Menurut Dr. Benjamin, hal mendasar dalam penanganan korban kecelakaan atau insiden darurat adalah kepastian layanan medis.
SURABAYA | BERITA ADIKARA – Beragamnya jenis insiden gawat darurat, mulai dari kecelakaan lalu lintas hingga korban tindak kriminal seperti pembegalan, kerap menimbulkan kebingungan di masyarakat terkait alur penjaminan biaya medis. Menanggapi hal tersebut, Dr. Benjamin Kristianto, MARS, menegaskan bahwa fasilitas kesehatan wajib mengutamakan pertolongan pertama dan pantang menelantarkan pasien dalam kondisi apa pun.
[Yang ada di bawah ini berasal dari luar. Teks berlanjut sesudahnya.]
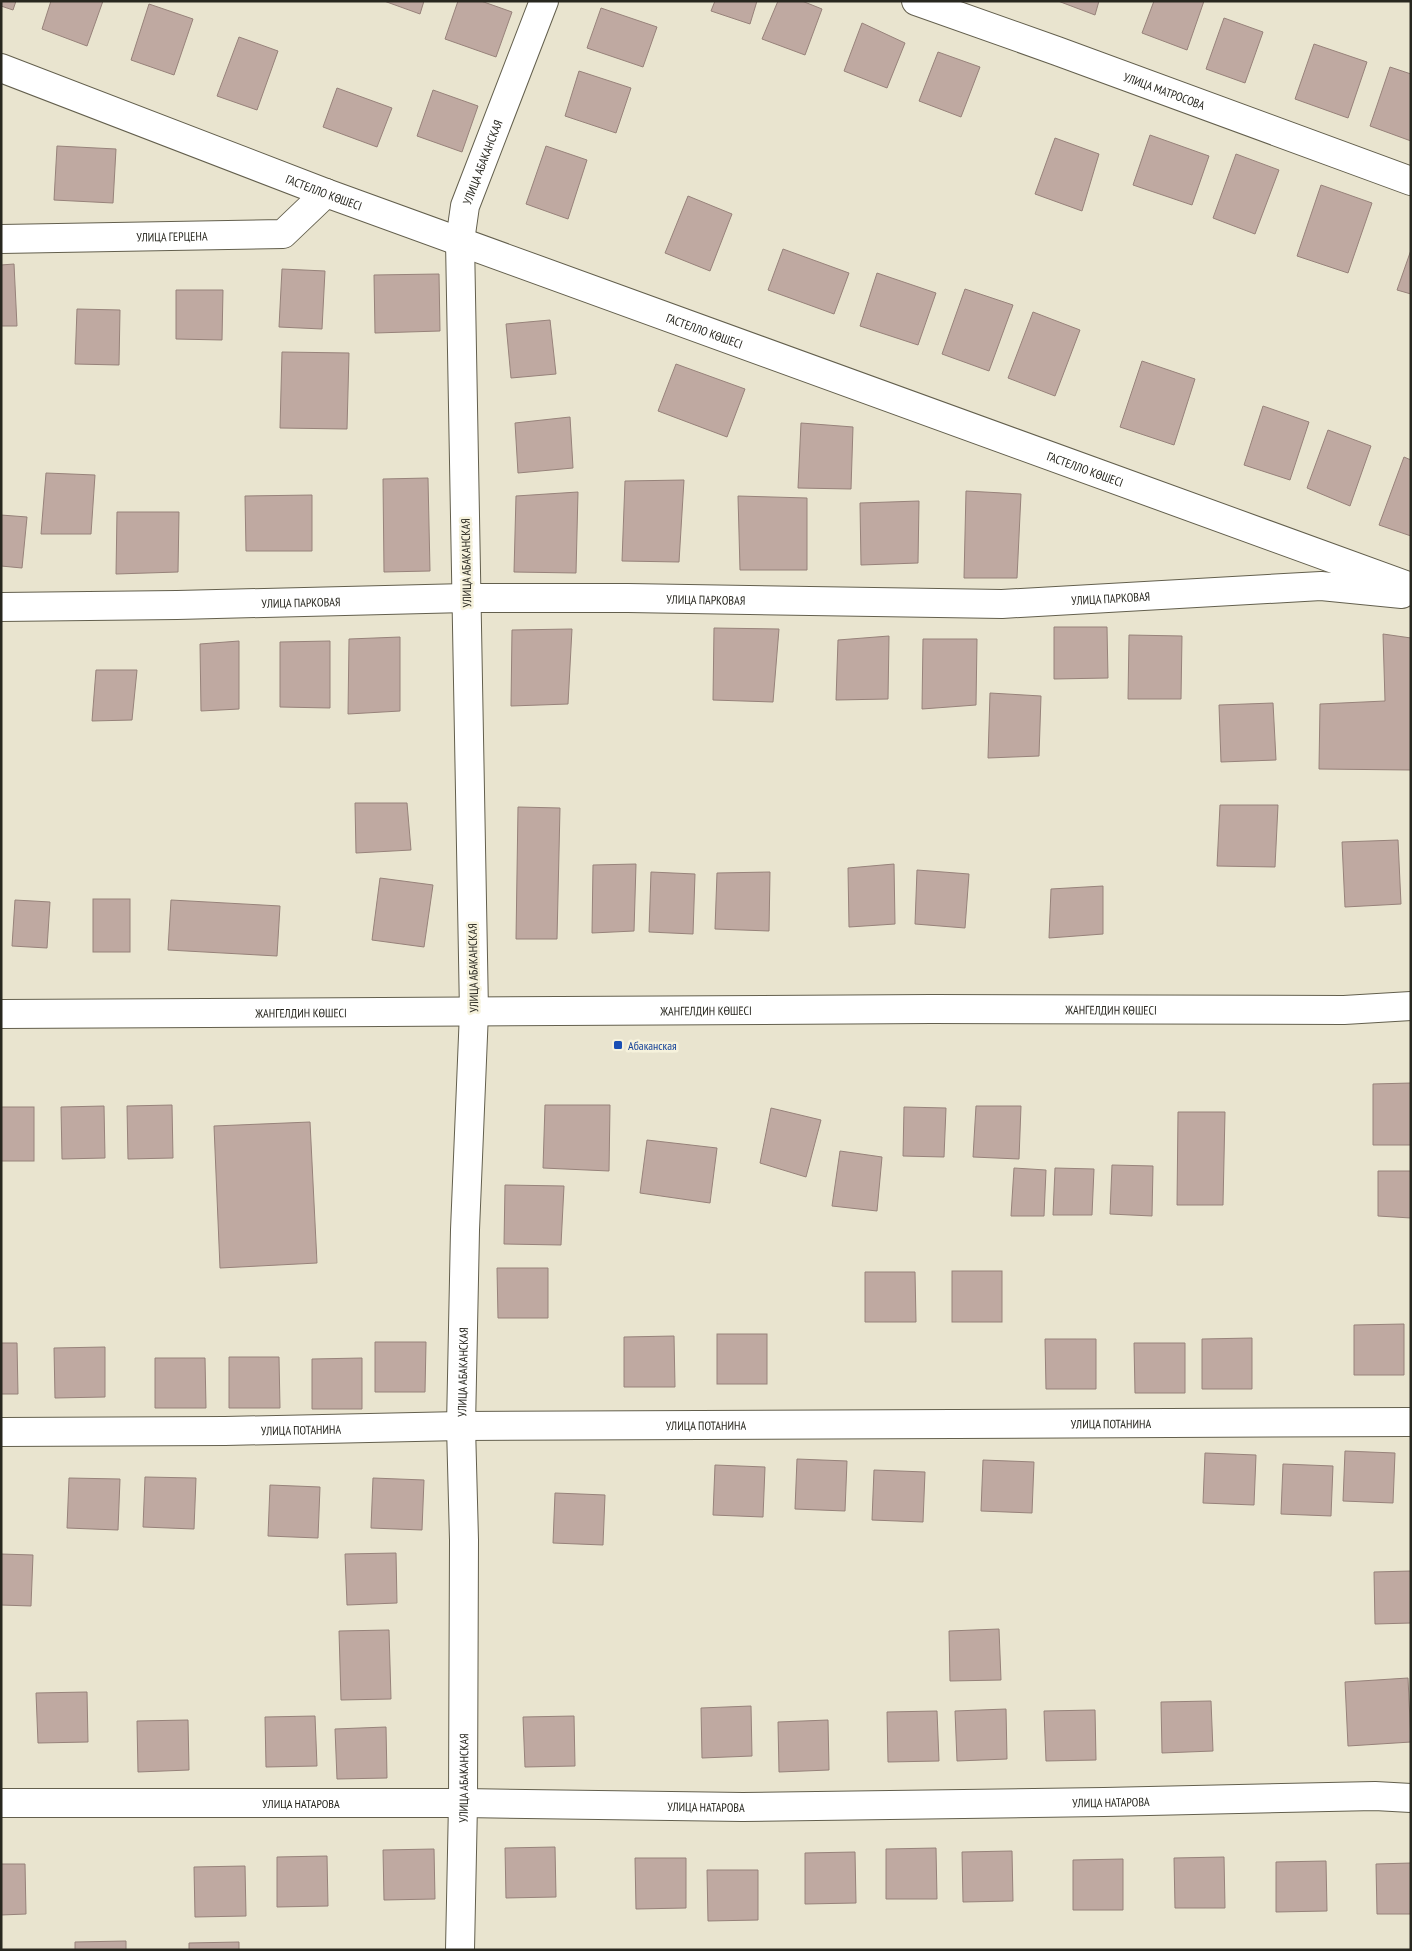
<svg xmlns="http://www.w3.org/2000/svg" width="1412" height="1951" font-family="'PT Sans Narrow',sans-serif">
	<rect width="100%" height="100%" fill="#e9e4cf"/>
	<!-- building -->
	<g fill="#bfa9a1" stroke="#97827a">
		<polygon points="1,1 16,1 13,10 1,6"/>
		<polygon points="51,1 103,1 87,46 42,29"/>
		<polygon points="384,1 424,1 420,14"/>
		<polygon points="458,1 481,1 512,12 496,57 445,39"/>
		<polygon points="715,1 757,1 750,24 711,11"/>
		<polygon points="778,1 802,1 822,9 805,55 762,39"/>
		<polygon points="1058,1 1099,1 1095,15"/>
		<polygon points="1154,1 1204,1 1187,50 1142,33"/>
		<polygon points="149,4 193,19 174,75 131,60"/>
		<polygon points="601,8 657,27 643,67 587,48"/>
		<polygon points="1224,18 1263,32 1245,83 1206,69"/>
		<polygon points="862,23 905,43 887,88 844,71"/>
		<polygon points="239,37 278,51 257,110 217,96"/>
		<polygon points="1314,44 1367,62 1348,118 1295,99"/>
		<polygon points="938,52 980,67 961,117 919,101"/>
		<polygon points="1390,67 1411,74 1411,141 1370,126"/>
		<polygon points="579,71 631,88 616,133 565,116"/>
		<polygon points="337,88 392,108 377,147 323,127"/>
		<polygon points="433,90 478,106 462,152 417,136"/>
		<polygon points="1150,135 1209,156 1192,205 1133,185"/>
		<polygon points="1055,138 1099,154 1082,211 1035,194"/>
		<polygon points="57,146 116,149 113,203 54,200"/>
		<polygon points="546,146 587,160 568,219 526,204"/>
		<polygon points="1236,154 1279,170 1255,234 1213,218"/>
		<polygon points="1321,185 1372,203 1348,273 1297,256"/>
		<polygon points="688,196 732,214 710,271 665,253"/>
		<polygon points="783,249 849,273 834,314 768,290"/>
		<polygon points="1411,250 1411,294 1397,290"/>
		<polygon points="14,264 17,326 1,326 1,265"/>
		<polygon points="282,269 325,271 322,329 279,327"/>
		<polygon points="877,273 936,293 918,345 860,326"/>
		<polygon points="439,274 440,331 375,333 374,275"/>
		<polygon points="965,289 1013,305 989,371 942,354"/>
		<polygon points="176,290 223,290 222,340 176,339"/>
		<polygon points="77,309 120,310 119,365 75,364"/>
		<polygon points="1033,312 1080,330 1055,396 1008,378"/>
		<polygon points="550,320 556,374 511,378 506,324"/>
		<polygon points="282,352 349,353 347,429 280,428"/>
		<polygon points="1142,361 1195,379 1174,445 1120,427"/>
		<polygon points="676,364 745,389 727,437 658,411"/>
		<polygon points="1263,406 1309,422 1290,480 1244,465"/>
		<polygon points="570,417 573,468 518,473 515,423"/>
		<polygon points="801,423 853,427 851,489 798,488"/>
		<polygon points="1328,430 1371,446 1350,506 1307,488"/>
		<polygon points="1404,457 1411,460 1411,536 1379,525"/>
		<polygon points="46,473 95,475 91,534 41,534"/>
		<polygon points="428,478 430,571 384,572 383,479"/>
		<polygon points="684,480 679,562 622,561 625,481"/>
		<polygon points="966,491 1021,494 1017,578 964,578"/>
		<polygon points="578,492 576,573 514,572 516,496"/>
		<polygon points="312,495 312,551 246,551 245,496"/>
		<polygon points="738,496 807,498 807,570 740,570"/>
		<polygon points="919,501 918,563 861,565 860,503"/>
		<polygon points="117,512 179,512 178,572 116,574"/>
		<polygon points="1,515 27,517 22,568 1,566"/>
		<polygon points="1054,627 1107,627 1108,678 1054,679"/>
		<polygon points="714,628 779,629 773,702 713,700"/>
		<polygon points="572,629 568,704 511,706 512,630"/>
		<polygon points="1383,634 1411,638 1411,770 1319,769 1320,704 1385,701"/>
		<polygon points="1129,635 1182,636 1181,699 1128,699"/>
		<polygon points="889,636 888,699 836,700 838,640"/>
		<polygon points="400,637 400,711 348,714 349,639"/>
		<polygon points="923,639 977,639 976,705 922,709"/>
		<polygon points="239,641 239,709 201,711 200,644"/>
		<polygon points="330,641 330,708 280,707 280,642"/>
		<polygon points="96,670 137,670 132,720 92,721"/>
		<polygon points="990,693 1041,696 1039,756 988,758"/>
		<polygon points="1273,703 1276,760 1221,762 1219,705"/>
		<polygon points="355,803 407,803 411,850 356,853"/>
		<polygon points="1220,805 1278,805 1275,867 1217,866"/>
		<polygon points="518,807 560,808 557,939 516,939"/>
		<polygon points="1398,840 1401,904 1345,907 1342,842"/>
		<polygon points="636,864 634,931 592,933 593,865"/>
		<polygon points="894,864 895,924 849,927 848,868"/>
		<polygon points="917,870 969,874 965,928 915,924"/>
		<polygon points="651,872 695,874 693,934 649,932"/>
		<polygon points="770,872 769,931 715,929 717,873"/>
		<polygon points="380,878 433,885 424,947 372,940"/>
		<polygon points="1103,886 1103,934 1049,938 1051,889"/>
		<rect x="93" y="899" width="37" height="53"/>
		<polygon points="15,900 50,902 47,948 12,946"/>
		<polygon points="171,900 280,906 277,956 168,950"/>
		<polygon points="1411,1083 1411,1145 1373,1145 1373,1084"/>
		<polygon points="172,1105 173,1158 128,1159 127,1106"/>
		<polygon points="545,1105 610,1105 609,1171 543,1168"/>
		<polygon points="104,1106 105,1158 62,1159 61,1107"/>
		<polygon points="976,1106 1021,1106 1019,1159 973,1157"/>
		<rect x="1" y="1107" width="33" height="54"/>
		<polygon points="904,1107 946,1108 944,1157 903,1156"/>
		<polygon points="771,1108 821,1120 806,1177 760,1163"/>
		<polygon points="1178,1112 1225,1112 1223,1205 1177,1205"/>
		<polygon points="310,1122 317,1263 220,1268 214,1126"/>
		<polygon points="647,1140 717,1148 710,1203 640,1193"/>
		<polygon points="840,1151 882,1157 877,1211 832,1206"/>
		<polygon points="1112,1165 1153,1166 1152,1216 1110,1214"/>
		<polygon points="1014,1168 1046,1170 1044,1216 1011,1216"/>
		<polygon points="1055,1168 1094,1169 1092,1215 1053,1215"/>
		<polygon points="1378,1171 1411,1171 1411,1218 1378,1216"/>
		<polygon points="505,1185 564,1186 561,1245 504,1244"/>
		<polygon points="497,1268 548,1268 548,1318 498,1318"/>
		<rect x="952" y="1271" width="50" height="51"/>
		<polygon points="865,1272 915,1272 916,1322 865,1322"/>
		<polygon points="1404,1324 1404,1375 1354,1375 1354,1325"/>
		<rect x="717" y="1334" width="50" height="50"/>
		<polygon points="674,1336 675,1387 624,1387 624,1337"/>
		<polygon points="1252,1338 1252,1389 1202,1389 1202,1339"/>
		<polygon points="1045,1339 1096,1339 1096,1389 1046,1389"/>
		<polygon points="375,1342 426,1342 425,1392 375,1392"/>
		<polygon points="1,1343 17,1343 18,1394 1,1394"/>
		<polygon points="1134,1343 1185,1343 1185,1393 1135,1393"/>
		<polygon points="105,1347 105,1397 55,1398 54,1348"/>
		<polygon points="229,1357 279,1357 280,1408 229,1408"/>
		<polygon points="155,1358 205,1358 206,1408 155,1408"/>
		<polygon points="362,1358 362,1409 312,1409 312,1359"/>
		<polygon points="1345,1451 1395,1453 1393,1503 1343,1501"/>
		<polygon points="1205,1453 1256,1455 1254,1505 1203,1503"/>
		<polygon points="797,1459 847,1461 845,1511 795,1509"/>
		<polygon points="983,1460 1034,1462 1032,1513 981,1511"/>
		<polygon points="1283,1464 1333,1466 1331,1516 1281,1514"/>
		<polygon points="715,1465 765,1467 763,1517 713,1515"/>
		<polygon points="874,1470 925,1472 923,1522 872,1520"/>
		<polygon points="145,1477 196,1478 194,1529 143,1527"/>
		<polygon points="69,1478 120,1479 118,1530 67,1528"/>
		<polygon points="373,1478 424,1480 422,1530 371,1528"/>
		<polygon points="270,1485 320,1487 318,1538 268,1536"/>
		<polygon points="555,1493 605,1495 603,1545 553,1543"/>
		<polygon points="396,1553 397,1603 347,1605 345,1554"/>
		<polygon points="1,1554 33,1555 31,1606 1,1605"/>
		<polygon points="1411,1571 1411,1623 1375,1624 1374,1572"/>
		<polygon points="999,1629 1001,1680 950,1681 949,1631"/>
		<polygon points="389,1630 391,1699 341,1700 339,1631"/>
		<polygon points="1408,1678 1411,1742 1348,1746 1345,1682"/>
		<polygon points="87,1692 88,1742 38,1743 36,1693"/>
		<polygon points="1211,1701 1213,1751 1162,1753 1161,1702"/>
		<polygon points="751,1706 752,1756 702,1758 701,1708"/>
		<polygon points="1006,1709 1007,1759 957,1761 955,1711"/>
		<polygon points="1095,1710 1096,1760 1046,1761 1044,1711"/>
		<polygon points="937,1711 939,1761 888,1762 887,1712"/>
		<polygon points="315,1716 317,1766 266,1767 265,1717"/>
		<polygon points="574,1716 575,1766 525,1767 523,1717"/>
		<polygon points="188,1720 189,1770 138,1772 137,1721"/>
		<polygon points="828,1720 829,1770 779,1772 778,1722"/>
		<polygon points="386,1727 387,1778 337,1779 335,1729"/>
		<polygon points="555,1847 556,1897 506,1898 505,1848"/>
		<polygon points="936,1848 937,1899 886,1899 886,1849"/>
		<polygon points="434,1849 435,1899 384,1900 383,1850"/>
		<polygon points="1012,1851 1013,1901 963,1902 962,1852"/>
		<polygon points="855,1852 856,1903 805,1904 805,1853"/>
		<polygon points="327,1856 328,1906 277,1907 277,1857"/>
		<polygon points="1224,1857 1225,1908 1175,1908 1174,1858"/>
		<polygon points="635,1858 686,1858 686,1908 636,1909"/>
		<polygon points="1123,1859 1123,1910 1073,1910 1073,1860"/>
		<polygon points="1326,1861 1327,1911 1276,1912 1276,1862"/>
		<polygon points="1411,1863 1411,1914 1377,1914 1376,1864"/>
		<polygon points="1,1864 25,1864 26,1914 1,1915"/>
		<polygon points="245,1866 246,1916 195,1917 194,1867"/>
		<polygon points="707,1870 758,1870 758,1920 708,1921"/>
		<polygon points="126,1941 126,1950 75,1950 75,1942"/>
		<polygon points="239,1942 239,1950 189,1950 189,1943"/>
	</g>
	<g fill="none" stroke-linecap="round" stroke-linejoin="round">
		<!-- minor casing -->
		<g stroke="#635f4d" stroke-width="30">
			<g id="minor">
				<path id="s1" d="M916 1 1057 51 1411 181"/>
				<path id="s2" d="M1 68 326 193 1411 587"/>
				<path id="s3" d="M1 239 283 234 326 193"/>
				<path id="s4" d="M1 607 177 605 466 598H628L1002 604 1321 586 1402 594"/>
				<path id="s5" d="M1 1432 225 1431 461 1426 1411 1422"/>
				<path id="s6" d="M1 1803H463L743 1807 1104 1802 1375 1796 1411 1798"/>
				<path id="s7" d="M460 1950 463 1803 464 1540 461 1426 465 1230 474 1012 460 241 465 206 544 1"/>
			</g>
		</g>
		<!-- major casing -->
		<g stroke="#635f4d" stroke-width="30">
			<g id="major">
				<path id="s8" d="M1 1014 932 1009 1344 1010 1411 1006"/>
			</g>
		</g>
		<!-- minor -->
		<use href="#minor" stroke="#fff" stroke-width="28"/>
		<!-- major -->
		<use href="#major" stroke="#fff" stroke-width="28"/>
	</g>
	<!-- markers -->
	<rect fill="#1a4fb4" stroke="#f6f2dc" stroke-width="2" x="613" y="1040" width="10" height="10" rx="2.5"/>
	<g text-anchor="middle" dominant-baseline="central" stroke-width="5" stroke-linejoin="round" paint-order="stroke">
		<!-- street labels -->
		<g font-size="12" fill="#28271f" stroke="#f6f2dc">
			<text stroke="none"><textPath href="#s1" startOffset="264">УЛИЦА МАТРОСОВА</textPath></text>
			<text stroke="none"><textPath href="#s7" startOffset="1792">УЛИЦА АБАКАНСКАЯ</textPath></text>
			<text stroke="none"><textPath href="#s2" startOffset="346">ГАСТЕЛЛО КӨШЕСІ</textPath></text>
			<text stroke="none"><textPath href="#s3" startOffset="171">УЛИЦА ГЕРЦЕНА</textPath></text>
			<text stroke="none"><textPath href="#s2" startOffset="751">ГАСТЕЛЛО КӨШЕСІ</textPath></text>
			<text stroke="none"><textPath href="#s2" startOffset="1156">ГАСТЕЛЛО КӨШЕСІ</textPath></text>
			<text transform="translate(466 563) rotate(-91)">УЛИЦА АБАКАНСКАЯ</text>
			<text stroke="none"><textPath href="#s4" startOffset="1110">УЛИЦА ПАРКОВАЯ</textPath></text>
			<text stroke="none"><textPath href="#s4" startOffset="705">УЛИЦА ПАРКОВАЯ</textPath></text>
			<text stroke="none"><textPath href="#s4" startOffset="300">УЛИЦА ПАРКОВАЯ</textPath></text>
			<text transform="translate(473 968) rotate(-91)">УЛИЦА АБАКАНСКАЯ</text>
			<text stroke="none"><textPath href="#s8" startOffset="1110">ЖАНГЕЛДИН КӨШЕСІ</textPath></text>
			<text stroke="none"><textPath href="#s8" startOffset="705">ЖАНГЕЛДИН КӨШЕСІ</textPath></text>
			<text stroke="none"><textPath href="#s8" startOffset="300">ЖАНГЕЛДИН КӨШЕСІ</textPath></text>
			<text stroke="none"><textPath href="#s7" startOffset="578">УЛИЦА АБАКАНСКАЯ</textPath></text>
			<text stroke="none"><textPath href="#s5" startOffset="1110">УЛИЦА ПОТАНИНА</textPath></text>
			<text stroke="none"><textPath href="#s5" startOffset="705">УЛИЦА ПОТАНИНА</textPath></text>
			<text stroke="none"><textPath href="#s5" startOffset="300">УЛИЦА ПОТАНИНА</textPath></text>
			<text stroke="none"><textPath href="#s7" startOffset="172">УЛИЦА АБАКАНСКАЯ</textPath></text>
			<text stroke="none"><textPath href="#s6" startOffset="1110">УЛИЦА НАТАРОВА</textPath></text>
			<text stroke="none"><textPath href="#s6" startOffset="300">УЛИЦА НАТАРОВА</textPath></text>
			<text stroke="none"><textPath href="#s6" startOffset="705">УЛИЦА НАТАРОВА</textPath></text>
		</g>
		<!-- transit labels -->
		<g font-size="12" fill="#164399" stroke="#f6f2dc" text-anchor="start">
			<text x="628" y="1045">Абаканская</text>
		</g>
	</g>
	<!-- border -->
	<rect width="1412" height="1951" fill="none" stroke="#28271f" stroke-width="5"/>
</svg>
Menurut Dr. Benjamin, hal mendasar dalam penanganan korban kecelakaan atau insiden darurat adalah kepastian layanan medis. Adapun persoalan administratif mengenai instansi mana yang akan menanggung biaya perawatan dapat dipilah setelah pasien tertangani.
“Artinya, pasien ini tidak ditelantarkan. Ya, seharusnya itu tetap bisa dilayani. Hanya saja, pintu masuk (penjaminannya) lewat mana, itu yang berbeda-beda,” jelas Dr. Benjamin.
Ia menguraikan, terdapat perbedaan mendasar terkait instansi penjaminan bergantung pada kronologi kejadian yang menimpa pasien:
- Jalur PT Jasa Raharja: Diperuntukkan bagi korban kecelakaan lalu lintas ganda. Jika peristiwa tersebut murni kecelakaan lalu lintas, maka klaim biaya perawatan akan ditujukan ke Jasa Raharja sebagai penjamin pertama.
- Jalur BPJS Ketenagakerjaan: Berlaku apabila insiden yang dialami korban berstatus sebagai kecelakaan kerja. “Kalau kejadiannya (terkait) perusahaan, itu lewat tenaga kerja, yaitu BPJS Ketenagakerjaan,” terangnya.
- Jalur BPJS Kesehatan: Apabila insiden yang terjadi di luar kategori kecelakaan lalu lintas dan kecelakaan kerja (misalnya korban tindak kriminal, penusukan, atau penyakit umum), maka penjaminannya akan menggunakan fasilitas jaminan kesehatan umum (BPJS Kesehatan).
Lebih lanjut, Dr. Benjamin juga memberikan catatan khusus terkait batasan biaya perawatan, terutama bagi pasien yang masuk melalui jalur Jasa Raharja. Ia mengingatkan bahwa penjaminan tersebut memiliki plafon maksimal.
“Kalau di Jasa Raharja, kita bicara lebih lengkap lagi. Plafon biayanya itu kalau tidak salah sekitar Rp20 jutaan. Jadi pada saat pasien butuh tindakan operasi dan ternyata biayanya lebih dari nominal tersebut, maka harus ada mekanisme lanjutan,” paparnya.
Sebagai informasi tambahan, dalam praktiknya di rumah sakit, apabila biaya perawatan korban kecelakaan lalu lintas melebihi plafon Rp20 juta dari Jasa Raharja, maka selisih kelebihan biaya tersebut dapat dialihkan penjaminannya kepada BPJS Kesehatan, dengan catatan korban berstatus sebagai peserta aktif.
Pemaparan ini diharapkan dapat memberikan edukasi kepada masyarakat mengenai hak layanan kesehatan darurat, sekaligus memperjelas alur birokrasi klaim asuransi negara agar penanganan medis dapat berjalan optimal.